Havia consenso sobre a necessidade de ampliação dos investimentos e da taxa de poupança interna. Impulsionar o mercado de capitais parecia o caminho mais acertado, mas antes era preciso resgatar sua credibilidade. Em 1971, a Bolsa de Valores do Rio havia passado por uma grave crise especulativa, que fez muitas famílias perderem suas economias. A lei societária de 1940, por sua vez, estava completamente defasada e tinham fracassado as tentativas anteriores de incentivo ao mercado de capitais. Não tiveram os efeitos esperados nem a Lei 4.728 (Lei do Mercado de Capitais, de 1965) nem a estratégia do governo federal de apelar para incentivos fiscais — que teve início em 1964 por meio de uma série de leis específicas e culminou com o Decreto-Lei 157, três anos depois.

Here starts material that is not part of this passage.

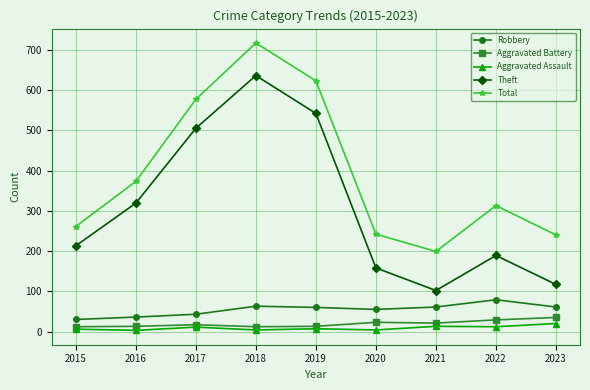

Count the number of categories in the chart.

9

Nesse contexto começou a nascer a ideia de uma nova lei para as sociedades por ações. O diploma precisaria estruturar a grande empresa nacional, oferecer os instrumentos jurídicos para seu desenvolvimento e, ao mesmo tempo, assegurar um arcabouço de proteção aos acionistas minoritários de companhias abertas. Entusiasta de primeira hora do mercado de capitais, o ministro da Fazenda Mário Henrique Simonsen (1974-1979) foi quem convenceu Geisel, logo em seu primeiro ano no comando da pasta, da necessidade de uma nova lei para as S.As. Com o aval do presidente, Simonsen convidou os renomados juristas Alfredo Lamy Filho e José Luiz Bulhões Pedreira para liderar os trabalhos.

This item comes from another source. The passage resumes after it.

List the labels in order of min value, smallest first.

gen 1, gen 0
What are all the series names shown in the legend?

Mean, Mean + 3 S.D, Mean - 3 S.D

Exímios conhecedores do direito comparado, Lamy e Bulhões analisaram o que havia de mais moderno nas legislações americana e europeia. A elaboração do anteprojeto de lei demorou quase dois anos, e incluiu versões novas formuladas com base em críticas e sugestões feitas por advogados renomados da época.

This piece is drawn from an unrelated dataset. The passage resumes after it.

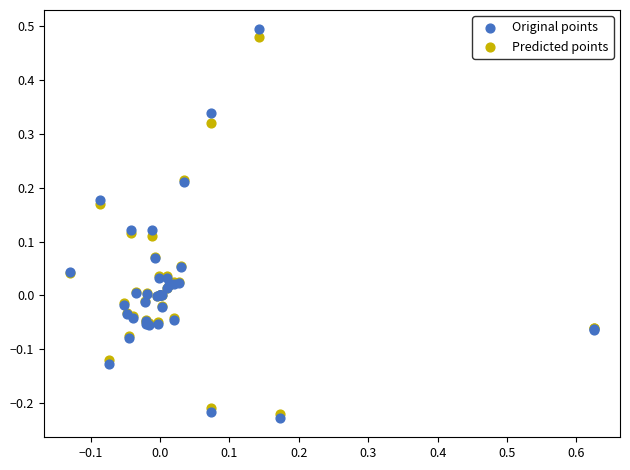

What are all the series names shown in the legend?

Original points, Predicted points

Nos bastidores do Congresso, a negociação para aprovação do projeto foi intensa entre o partido do governo, a Arena, e a oposição, representada pelo MDB. O advogado e deputado Tancredo Neves, do MDB de Minas Gerais, tornou-se o relator do projeto na Câmara. Mas foi no Senado que a redação da lei ganhou a sua emenda mais polêmica, apresentada pelo senador Otto Cyrillo Lehmann, da Arena. Ela instituiu como obrigatória a oferta pública para aquisição de ações na hipótese de alienação de controle da companhia aberta, hoje mais conhecida pelo termo em inglês tag along. A emenda resultou no artigo 254 da Lei 6.404/76, que acabou sancionado sem vetos pelo presidente Geisel, apesar dos protestos dos autores à instituição do dispositivo. A discussão precoce e acalorada sobre o ainda hoje polêmico tag along — que não era assim chamado na época — parecia antever questões que seriam relevantes quando, enfim, deslanchasse o mercado de ações brasileiro.